0.3.2 Model Assumptions

  1. Binary outcome: The response variable must be binary (0/1, Yes/No, Up/Down).

    This assumption is met as there are only two possible outcomes: Up or Down.

  2. Independence of observations: Each observation is assumed to be independent of the others.

    This assumption is not strictly met as we are working with time series data. Results should be interpreted with caution.

  3. Little or no multicollinearity: Predictors should not be highly correlated with each other.

    This assumption is met as predictors are not highly correlated with each other (see correlations computed in Section 0.2).

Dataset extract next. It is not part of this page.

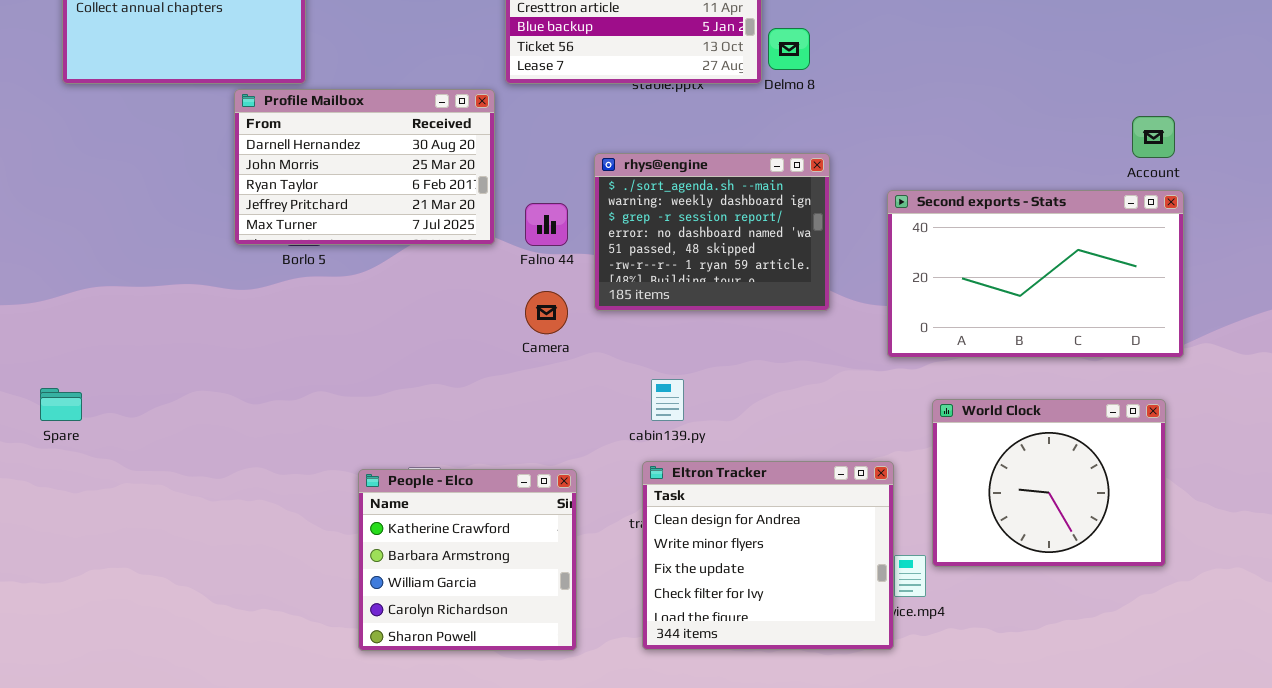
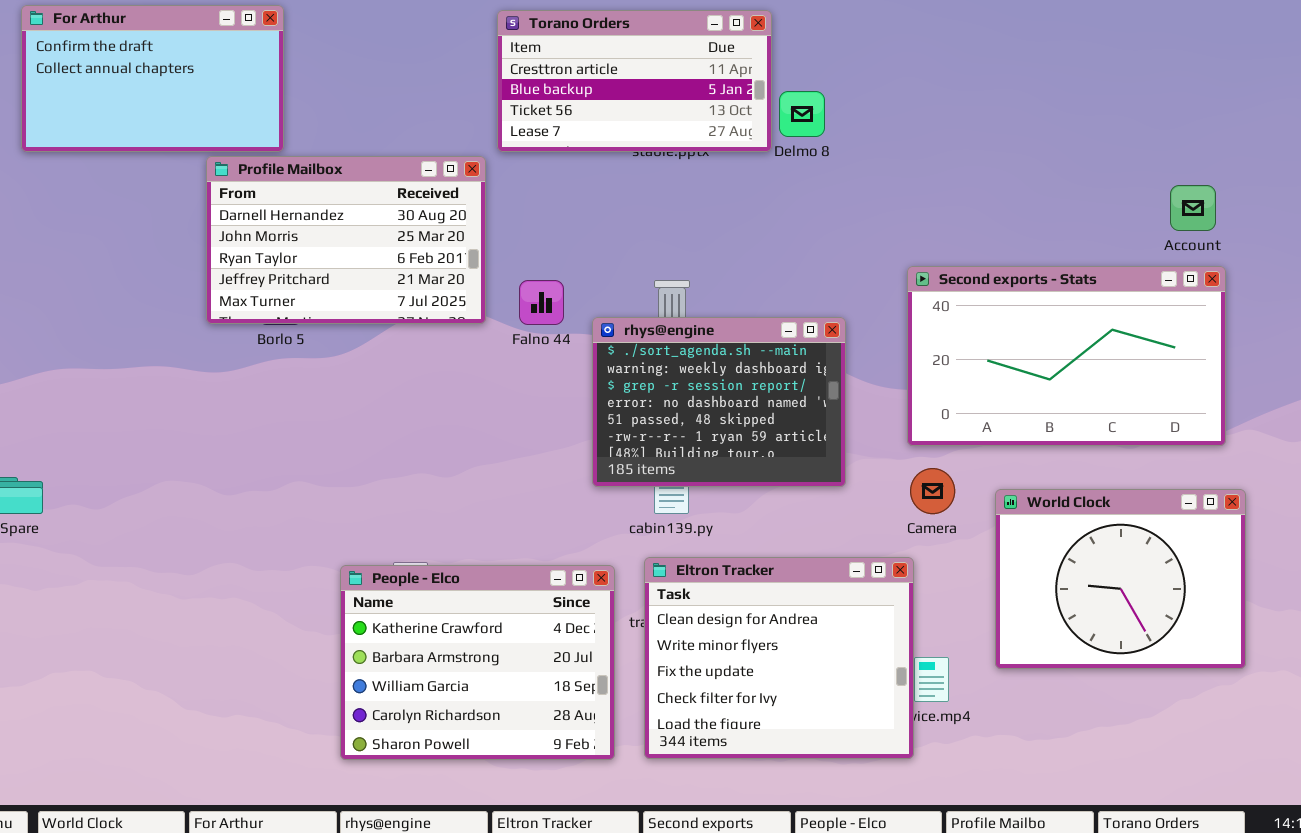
rhys@engine: [594,153,830,311] -> [592,317,846,487], moved
Camera: [525,291,568,334] -> [910,468,955,514], moved
World Clock: [932,399,1166,567] -> [995,489,1246,669], moved
People - Elco: [358,469,577,651] -> [340,565,615,760], resized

  4. Linearity of the logit: The log-odds of the outcome is assumed to be a linear combination of the predictors. Logistic regression assumes linearity of predictor variables and log odds of the outcome variable.

    This assumption is partially met (see Figure 3). Lag2 appears linear. Volume appears somewhat linear. The other predictors clearly do not have a linear relationship with the log odds of Direction.

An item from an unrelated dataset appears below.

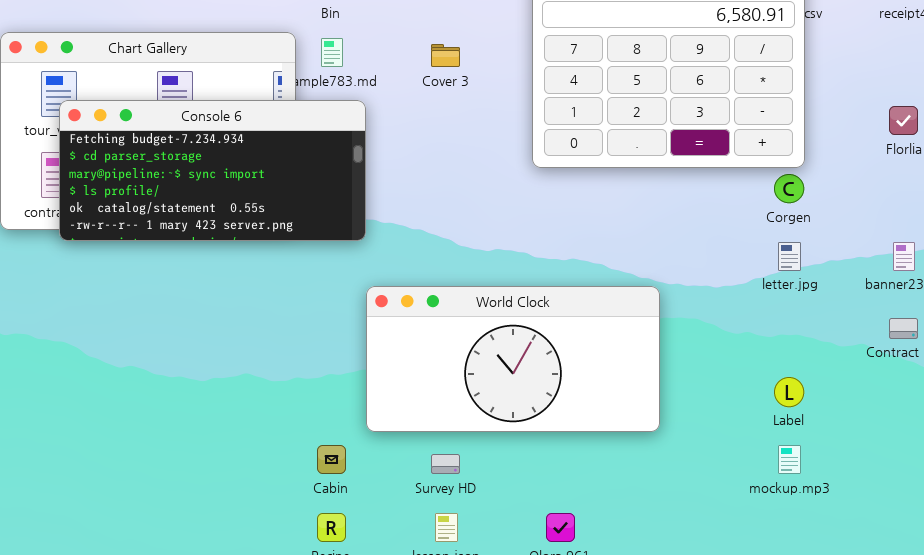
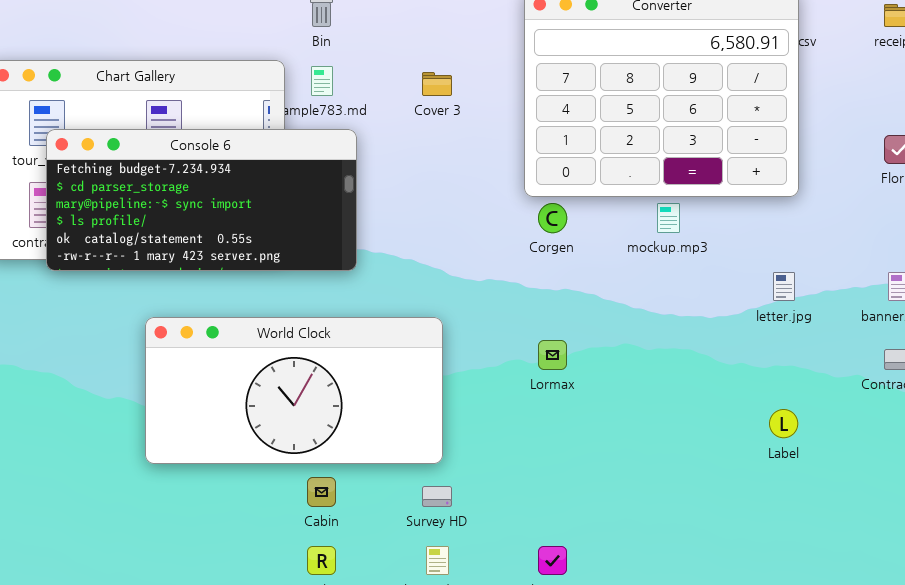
Corgen: [774,174,804,203] -> [538,203,567,233], moved
World Clock: [366,286,660,432] -> [145,317,443,464], moved
mockup.mp3: [778,445,801,474] -> [657,203,680,233], moved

Figure 3: Predicted logit versus predictors. Only Lag2 exhibits a clear linear relationship with the logit.
  1. Sufficient sample size: Logistic regression relies on maximum likelihood estimation, which works best with a reasonably large sample (rule of thumb: at least 10 cases per predictor).

    This assumption is met. We have six predictors and thus need at least 60 cases. The data contains 1089 observations, far exceeding our required minimum.

0.4 Model 2: Training and Testing with Logistic Regression

Next, I’ll fit the logistic regression model using a training data period from 1990 to 2008, with Lag2 as the only predictor. I’ll then generate the confusion matrix and the overall fraction of correct predictions for the held-out data (that is, the data from 2009 and 2010).

Stated another way, I’ll train and test the model on two separate subsets of the data: training is performed using only observations from the dates before 2009, and testing is performed using only the dates in 2009 and 2010. I’ll compute the predictions for 2009-10 and compare them to the actual movements of the market over that time period.

Let’s check out the confusion matrix:

Table 2: Confusion matrix showing model predictions versus actual classes on the test dataset after training.
Predicted
Actual
Down Up
Down 9 5
Up 34 56

The model correctly predicted that the market would go up on 56 days and that it would go down on 9 days, for a total of 65 correct predictions. The model correctly predicted the movement of the market 62% of the time. It was incorrect 38% of the time.

This model used only Lag2 as a predictor and was evaluated on a training and testing split, unlike the previous model which used all predictors on the full dataset. This simpler model is easier to understand than previous model with multiple predictors and was able to achieve higher predictive accuracy.